We see the significance of this limit most directly in Einstein’s ‘religious credo’. Here, he claims that beyond all the conceptual structures by which we know the world, one can become aware of a profound mystery to existence.
…One does not become aware of this ‘mystery’ by rejecting scientific knowledge, but by embracing it—embracing its foundations, its scope, and ultimately its self-revealed logical limits.
The awareness of this mystery, this limit to knowledge, is what engenders Einstein’s profoundly felt religiosity. For instance, when asked if he believes in God, Einstein responds:
“I am not an atheist. I do not know if I can define myself as a pantheist. The problem involved is too vast for our limited minds . . . The human mind, no matter how highly trained, cannot grasp the universe.”
The importance of historical contexts:
Dr Woolley suggests that to fully appreciate Einstein’s religious writings on the interwoven themes of ‘mystery’, ‘reason in nature’, ‘religious feeling’, necessitates going into considerable philosophical depth and looking back at the nineteenth- and early twentieth-century philosophical movements in which Einstein’s views developed.
He introduces some of the historical contexts by looking briefly at the work of three Einstein scholars, Gerald Holton, Max Jammer, and Don Howard and suggests that:
After ‘mystery’ a concern for ethics is the most prominent aspect of Einstein’s religious writings … (and that) Einstein’s religious views while still being influence by traditional religious systems do not lend themselves easily to questions stemming from a supernaturalist metaphysics … (Appreciating this means) we will not make the error of hastily assuming that, because the focus is not supernaturalist metaphysics, Einstein’s ‘cosmic religion’ is merely romanticized scientism.

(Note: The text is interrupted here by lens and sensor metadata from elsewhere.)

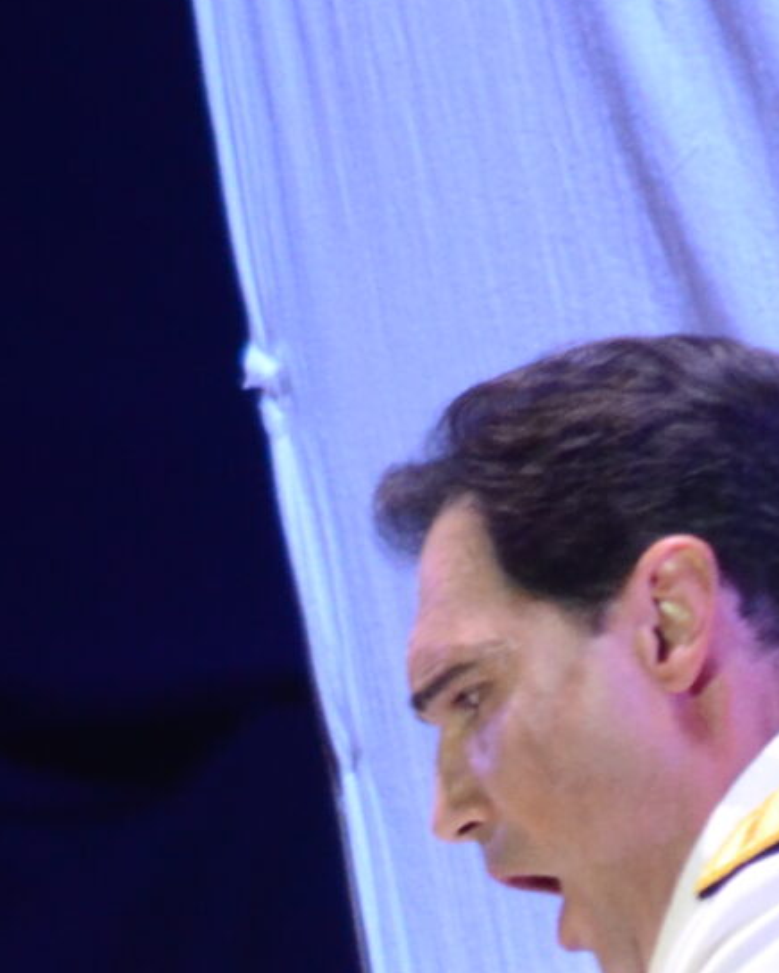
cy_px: 1197
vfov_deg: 1.5
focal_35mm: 1323
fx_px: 38128
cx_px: 250
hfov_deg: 1.2
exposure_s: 1/100
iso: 1600
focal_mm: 200
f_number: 5.6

In summary, questions related to supernaturalist metaphysics, however that may be defined, are not those best suited to bring to interpretations of Einstein’s religiosity. Such questions undermine the way in which Einstein frames his statements on religion. They tend to overlook the subtleties involved in his epistemology of science and ignore the (historical and ethical context) in which his religious thinking developed.
Einstein emphasizes that religion, not science, is where a culture finds the source and expression for what should be, rather than what is.